Your task | Set it all down exactly, every record and every line.

Data for the task START

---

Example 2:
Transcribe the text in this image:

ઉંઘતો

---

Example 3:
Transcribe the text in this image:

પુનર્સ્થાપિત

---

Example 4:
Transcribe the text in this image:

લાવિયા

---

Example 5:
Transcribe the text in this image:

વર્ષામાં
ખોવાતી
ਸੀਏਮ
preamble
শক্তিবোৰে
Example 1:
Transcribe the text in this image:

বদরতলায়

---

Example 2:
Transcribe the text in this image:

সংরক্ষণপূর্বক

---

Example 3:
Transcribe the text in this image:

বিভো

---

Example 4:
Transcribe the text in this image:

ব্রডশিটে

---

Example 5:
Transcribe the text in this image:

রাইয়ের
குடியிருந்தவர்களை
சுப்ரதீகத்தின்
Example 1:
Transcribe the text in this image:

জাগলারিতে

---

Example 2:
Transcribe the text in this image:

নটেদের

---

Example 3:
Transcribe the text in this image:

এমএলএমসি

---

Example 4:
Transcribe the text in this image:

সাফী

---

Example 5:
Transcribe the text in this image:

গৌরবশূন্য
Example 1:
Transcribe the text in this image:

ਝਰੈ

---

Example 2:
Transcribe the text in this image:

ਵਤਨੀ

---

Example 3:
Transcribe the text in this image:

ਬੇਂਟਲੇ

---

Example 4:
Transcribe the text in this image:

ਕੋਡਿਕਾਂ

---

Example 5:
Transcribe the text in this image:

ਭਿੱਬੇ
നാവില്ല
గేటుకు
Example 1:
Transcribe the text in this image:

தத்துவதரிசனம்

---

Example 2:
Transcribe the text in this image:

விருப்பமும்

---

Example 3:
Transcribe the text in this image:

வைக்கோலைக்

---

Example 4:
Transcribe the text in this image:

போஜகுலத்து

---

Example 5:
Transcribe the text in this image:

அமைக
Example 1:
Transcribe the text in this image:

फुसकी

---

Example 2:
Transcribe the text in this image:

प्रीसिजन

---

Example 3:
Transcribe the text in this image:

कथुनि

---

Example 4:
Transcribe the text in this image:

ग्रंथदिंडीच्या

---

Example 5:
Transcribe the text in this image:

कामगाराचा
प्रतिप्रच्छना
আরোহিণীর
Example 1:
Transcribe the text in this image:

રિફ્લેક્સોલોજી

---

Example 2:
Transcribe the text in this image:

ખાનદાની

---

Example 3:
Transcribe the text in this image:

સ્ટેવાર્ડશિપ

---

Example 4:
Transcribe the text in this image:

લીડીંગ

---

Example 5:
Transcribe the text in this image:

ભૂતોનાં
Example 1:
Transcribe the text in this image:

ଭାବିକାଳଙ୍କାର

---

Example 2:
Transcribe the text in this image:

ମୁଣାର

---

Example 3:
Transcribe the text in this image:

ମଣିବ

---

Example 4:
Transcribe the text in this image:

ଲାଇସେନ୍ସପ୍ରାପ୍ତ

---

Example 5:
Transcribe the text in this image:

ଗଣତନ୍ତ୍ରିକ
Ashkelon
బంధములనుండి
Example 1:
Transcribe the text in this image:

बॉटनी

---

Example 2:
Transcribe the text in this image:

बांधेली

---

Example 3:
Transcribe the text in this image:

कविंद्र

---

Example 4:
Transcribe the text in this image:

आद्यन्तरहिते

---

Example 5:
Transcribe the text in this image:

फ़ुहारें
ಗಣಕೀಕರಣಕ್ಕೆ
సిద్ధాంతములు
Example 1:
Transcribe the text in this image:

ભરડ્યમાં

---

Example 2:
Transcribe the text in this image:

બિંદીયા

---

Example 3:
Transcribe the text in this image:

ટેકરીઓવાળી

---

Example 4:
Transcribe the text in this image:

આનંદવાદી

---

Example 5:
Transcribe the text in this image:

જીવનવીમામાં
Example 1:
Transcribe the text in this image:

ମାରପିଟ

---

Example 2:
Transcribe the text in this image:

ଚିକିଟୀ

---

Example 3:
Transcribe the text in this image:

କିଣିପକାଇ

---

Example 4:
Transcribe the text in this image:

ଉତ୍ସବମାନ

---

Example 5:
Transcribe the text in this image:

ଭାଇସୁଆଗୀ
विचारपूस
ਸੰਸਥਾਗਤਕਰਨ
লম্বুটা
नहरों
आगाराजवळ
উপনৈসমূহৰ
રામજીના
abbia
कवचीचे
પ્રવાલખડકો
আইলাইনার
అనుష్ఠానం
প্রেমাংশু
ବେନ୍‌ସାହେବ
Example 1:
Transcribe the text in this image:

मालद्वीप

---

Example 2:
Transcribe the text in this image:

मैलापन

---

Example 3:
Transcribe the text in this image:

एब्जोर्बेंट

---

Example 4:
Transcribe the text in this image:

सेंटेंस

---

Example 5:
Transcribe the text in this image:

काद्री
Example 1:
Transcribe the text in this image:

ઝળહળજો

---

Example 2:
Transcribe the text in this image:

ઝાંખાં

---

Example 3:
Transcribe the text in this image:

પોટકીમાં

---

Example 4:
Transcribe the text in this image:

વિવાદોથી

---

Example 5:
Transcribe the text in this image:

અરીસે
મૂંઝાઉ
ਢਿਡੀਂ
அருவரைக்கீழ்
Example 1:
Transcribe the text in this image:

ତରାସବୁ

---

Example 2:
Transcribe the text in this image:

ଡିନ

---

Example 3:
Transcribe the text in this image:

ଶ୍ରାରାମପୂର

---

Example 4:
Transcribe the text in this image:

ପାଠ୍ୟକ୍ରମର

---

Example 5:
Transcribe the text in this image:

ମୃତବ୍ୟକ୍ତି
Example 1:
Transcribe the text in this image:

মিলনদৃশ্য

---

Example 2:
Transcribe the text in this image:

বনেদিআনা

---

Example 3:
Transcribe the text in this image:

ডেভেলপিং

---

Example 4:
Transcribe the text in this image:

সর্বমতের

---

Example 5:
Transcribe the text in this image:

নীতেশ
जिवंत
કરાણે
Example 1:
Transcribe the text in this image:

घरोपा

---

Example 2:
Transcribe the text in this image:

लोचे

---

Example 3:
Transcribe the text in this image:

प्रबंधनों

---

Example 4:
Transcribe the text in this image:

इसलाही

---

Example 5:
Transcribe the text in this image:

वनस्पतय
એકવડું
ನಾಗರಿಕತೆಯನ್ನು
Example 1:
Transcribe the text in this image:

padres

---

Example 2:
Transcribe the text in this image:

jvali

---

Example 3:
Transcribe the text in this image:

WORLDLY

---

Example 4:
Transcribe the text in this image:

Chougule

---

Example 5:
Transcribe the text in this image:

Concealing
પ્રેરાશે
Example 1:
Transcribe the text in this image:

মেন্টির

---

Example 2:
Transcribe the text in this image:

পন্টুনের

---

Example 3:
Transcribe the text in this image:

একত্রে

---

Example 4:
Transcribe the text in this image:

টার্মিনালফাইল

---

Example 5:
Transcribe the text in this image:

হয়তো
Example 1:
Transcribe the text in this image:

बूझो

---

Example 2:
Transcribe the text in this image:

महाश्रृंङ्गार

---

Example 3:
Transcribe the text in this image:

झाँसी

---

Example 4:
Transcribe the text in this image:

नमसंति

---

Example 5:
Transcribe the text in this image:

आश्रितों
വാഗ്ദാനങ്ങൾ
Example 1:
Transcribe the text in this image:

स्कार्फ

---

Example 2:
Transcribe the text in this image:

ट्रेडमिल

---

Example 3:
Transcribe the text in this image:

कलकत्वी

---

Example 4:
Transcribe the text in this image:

Data for the task END

Finished task |
---

Example 2:
Transcribe the text in this image:

ઉંઘતો

---

Example 3:
Transcribe the text in this image:

પુનર્સ્થાપિત

---

Example 4:
Transcribe the text in this image:

લાવિયા

---

Example 5:
Transcribe the text in this image:

વર્ષામાં
ખોવાતી
ਸੀਏਮ
preamble
শক্তিবোৰে
Example 1:
Transcribe the text in this image:

বদরতলায়

---

Example 2:
Transcribe the text in this image:

সংরক্ষণপূর্বক

---

Example 3:
Transcribe the text in this image:

বিভো

---

Example 4:
Transcribe the text in this image:

ব্রডশিটে

---

Example 5:
Transcribe the text in this image:

রাইয়ের
குடியிருந்தவர்களை
சுப்ரதீகத்தின்
Example 1:
Transcribe the text in this image:

জাগলারিতে

---

Example 2:
Transcribe the text in this image:

নটেদের

---

Example 3:
Transcribe the text in this image:

এমএলএমসি

---

Example 4:
Transcribe the text in this image:

সাফী

---

Example 5:
Transcribe the text in this image:

গৌরবশূন্য
Example 1:
Transcribe the text in this image:

ਝਰੈ

---

Example 2:
Transcribe the text in this image:

ਵਤਨੀ

---

Example 3:
Transcribe the text in this image:

ਬੇਂਟਲੇ

---

Example 4:
Transcribe the text in this image:

ਕੋਡਿਕਾਂ

---

Example 5:
Transcribe the text in this image:

ਭਿੱਬੇ
നാവില്ല
గేటుకు
Example 1:
Transcribe the text in this image:

தத்துவதரிசனம்

---

Example 2:
Transcribe the text in this image:

விருப்பமும்

---

Example 3:
Transcribe the text in this image:

வைக்கோலைக்

---

Example 4:
Transcribe the text in this image:

போஜகுலத்து

---

Example 5:
Transcribe the text in this image:

அமைக
Example 1:
Transcribe the text in this image:

फुसकी

---

Example 2:
Transcribe the text in this image:

प्रीसिजन

---

Example 3:
Transcribe the text in this image:

कथुनि

---

Example 4:
Transcribe the text in this image:

ग्रंथदिंडीच्या

---

Example 5:
Transcribe the text in this image:

कामगाराचा
प्रतिप्रच्छना
আরোহিণীর
Example 1:
Transcribe the text in this image:

રિફ્લેક્સોલોજી

---

Example 2:
Transcribe the text in this image:

ખાનદાની

---

Example 3:
Transcribe the text in this image:

સ્ટેવાર્ડશિપ

---

Example 4:
Transcribe the text in this image:

લીડીંગ

---

Example 5:
Transcribe the text in this image:

ભૂતોનાં
Example 1:
Transcribe the text in this image:

ଭାବିକାଳଙ୍କାର

---

Example 2:
Transcribe the text in this image:

ମୁଣାର

---

Example 3:
Transcribe the text in this image:

ମଣିବ

---

Example 4:
Transcribe the text in this image:

ଲାଇସେନ୍ସପ୍ରାପ୍ତ

---

Example 5:
Transcribe the text in this image:

ଗଣତନ୍ତ୍ରିକ
Ashkelon
బంధములనుండి
Example 1:
Transcribe the text in this image:

बॉटनी

---

Example 2:
Transcribe the text in this image:

बांधेली

---

Example 3:
Transcribe the text in this image:

कविंद्र

---

Example 4:
Transcribe the text in this image:

आद्यन्तरहिते

---

Example 5:
Transcribe the text in this image:

फ़ुहारें
ಗಣಕೀಕರಣಕ್ಕೆ
సిద్ధాంతములు
Example 1:
Transcribe the text in this image:

ભરડ્યમાં

---

Example 2:
Transcribe the text in this image:

બિંદીયા

---

Example 3:
Transcribe the text in this image:

ટેકરીઓવાળી

---

Example 4:
Transcribe the text in this image:

આનંદવાદી

---

Example 5:
Transcribe the text in this image:

જીવનવીમામાં
Example 1:
Transcribe the text in this image:

ମାରପିଟ

---

Example 2:
Transcribe the text in this image:

ଚିକିଟୀ

---

Example 3:
Transcribe the text in this image:

କିଣିପକାଇ

---

Example 4:
Transcribe the text in this image:

ଉତ୍ସବମାନ

---

Example 5:
Transcribe the text in this image:

ଭାଇସୁଆଗୀ
विचारपूस
ਸੰਸਥਾਗਤਕਰਨ
লম্বুটা
नहरों
आगाराजवळ
উপনৈসমূহৰ
રામજીના
abbia
कवचीचे
પ્રવાલખડકો
আইলাইনার
అనుష్ఠానం
প্রেমাংশু
ବେନ୍‌ସାହେବ
Example 1:
Transcribe the text in this image:

मालद्वीप

---

Example 2:
Transcribe the text in this image:

मैलापन

---

Example 3:
Transcribe the text in this image:

एब्जोर्बेंट

---

Example 4:
Transcribe the text in this image:

सेंटेंस

---

Example 5:
Transcribe the text in this image:

काद्री
Example 1:
Transcribe the text in this image:

ઝળહળજો

---

Example 2:
Transcribe the text in this image:

ઝાંખાં

---

Example 3:
Transcribe the text in this image:

પોટકીમાં

---

Example 4:
Transcribe the text in this image:

વિવાદોથી

---

Example 5:
Transcribe the text in this image:

અરીસે
મૂંઝાઉ
ਢਿਡੀਂ
அருவரைக்கீழ்
Example 1:
Transcribe the text in this image:

ତରାସବୁ

---

Example 2:
Transcribe the text in this image:

ଡିନ

---

Example 3:
Transcribe the text in this image:

ଶ୍ରାରାମପୂର

---

Example 4:
Transcribe the text in this image:

ପାଠ୍ୟକ୍ରମର

---

Example 5:
Transcribe the text in this image:

ମୃତବ୍ୟକ୍ତି
Example 1:
Transcribe the text in this image:

মিলনদৃশ্য

---

Example 2:
Transcribe the text in this image:

বনেদিআনা

---

Example 3:
Transcribe the text in this image:

ডেভেলপিং

---

Example 4:
Transcribe the text in this image:

সর্বমতের

---

Example 5:
Transcribe the text in this image:

নীতেশ
जिवंत
કરાણે
Example 1:
Transcribe the text in this image:

घरोपा

---

Example 2:
Transcribe the text in this image:

लोचे

---

Example 3:
Transcribe the text in this image:

प्रबंधनों

---

Example 4:
Transcribe the text in this image:

इसलाही

---

Example 5:
Transcribe the text in this image:

वनस्पतय
એકવડું
ನಾಗರಿಕತೆಯನ್ನು
Example 1:
Transcribe the text in this image:

padres

---

Example 2:
Transcribe the text in this image:

jvali

---

Example 3:
Transcribe the text in this image:

WORLDLY

---

Example 4:
Transcribe the text in this image:

Chougule

---

Example 5:
Transcribe the text in this image:

Concealing
પ્રેરાશે
Example 1:
Transcribe the text in this image:

মেন্টির

---

Example 2:
Transcribe the text in this image:

পন্টুনের

---

Example 3:
Transcribe the text in this image:

একত্রে

---

Example 4:
Transcribe the text in this image:

টার্মিনালফাইল

---

Example 5:
Transcribe the text in this image:

হয়তো
Example 1:
Transcribe the text in this image:

बूझो

---

Example 2:
Transcribe the text in this image:

महाश्रृंङ्गार

---

Example 3:
Transcribe the text in this image:

झाँसी

---

Example 4:
Transcribe the text in this image:

नमसंति

---

Example 5:
Transcribe the text in this image:

आश्रितों
വാഗ്ദാനങ്ങൾ
Example 1:
Transcribe the text in this image:

स्कार्फ

---

Example 2:
Transcribe the text in this image:

ट्रेडमिल

---

Example 3:
Transcribe the text in this image:

कलकत्वी

---

Example 4:
Transcribe the text in this image:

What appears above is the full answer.